(What to work on) Each line below should be repeated exactly, but no picture should be carried over.

(Material for this exercise)
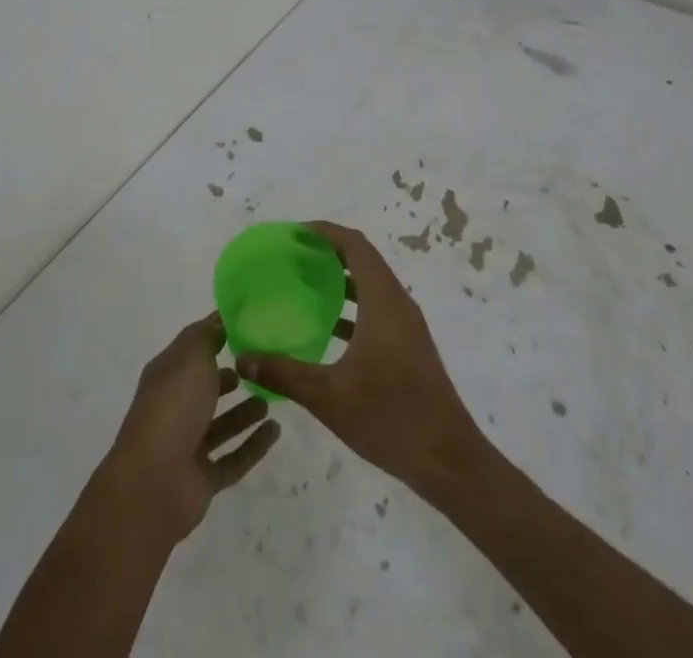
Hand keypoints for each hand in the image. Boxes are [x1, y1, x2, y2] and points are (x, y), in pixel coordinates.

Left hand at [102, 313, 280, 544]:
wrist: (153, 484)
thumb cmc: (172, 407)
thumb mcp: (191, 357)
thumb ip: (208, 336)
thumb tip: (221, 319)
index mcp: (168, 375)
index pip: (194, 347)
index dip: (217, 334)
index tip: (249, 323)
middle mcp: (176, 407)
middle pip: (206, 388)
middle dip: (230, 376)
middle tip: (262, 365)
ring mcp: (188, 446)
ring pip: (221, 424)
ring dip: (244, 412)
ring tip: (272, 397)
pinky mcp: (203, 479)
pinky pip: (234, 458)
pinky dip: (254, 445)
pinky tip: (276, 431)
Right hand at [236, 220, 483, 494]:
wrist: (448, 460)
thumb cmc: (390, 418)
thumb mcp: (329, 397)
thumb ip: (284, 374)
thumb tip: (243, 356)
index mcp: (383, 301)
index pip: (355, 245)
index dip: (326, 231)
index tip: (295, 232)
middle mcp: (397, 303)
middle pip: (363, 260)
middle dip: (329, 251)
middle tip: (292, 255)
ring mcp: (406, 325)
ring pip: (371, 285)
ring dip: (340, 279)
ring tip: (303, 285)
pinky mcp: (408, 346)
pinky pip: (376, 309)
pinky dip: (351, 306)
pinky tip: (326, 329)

(Response)
Hand keypoints for each hand in the image. Boxes are [x1, y1, x2, y2] and points are (x, y), in pixel coordinates.

Left hand at [102, 313, 280, 544]:
wrist: (153, 484)
thumb cmc: (172, 407)
thumb mcp: (191, 357)
thumb ip: (208, 336)
thumb tip: (221, 319)
index mcp: (168, 375)
index pip: (194, 347)
index dip: (217, 334)
index tip: (249, 323)
middle mcp: (176, 407)
middle pip: (206, 388)
middle dip: (230, 376)
middle tip: (262, 365)
ring mcp: (188, 446)
ring pip: (221, 424)
ring dip: (244, 412)
ring tip: (272, 397)
pinky mcp: (203, 479)
pinky pip: (234, 458)
pinky dip: (254, 445)
pinky tip: (276, 431)
Right hand at [236, 220, 483, 494]:
wrist: (448, 460)
thumb cmc: (390, 418)
thumb mcp: (329, 397)
thumb ip: (284, 374)
thumb tip: (243, 356)
index mcp: (383, 301)
index pip: (355, 245)
index dip: (326, 231)
index tip: (295, 232)
middle mcp: (397, 303)
middle pip: (363, 260)
middle dip: (329, 251)
middle tip: (292, 255)
ring mcp: (406, 325)
ring pip: (371, 285)
ring dip: (340, 279)
ring tip: (303, 285)
pinky mcp: (408, 346)
pinky pip: (376, 309)
pinky dip: (351, 306)
pinky tip: (326, 329)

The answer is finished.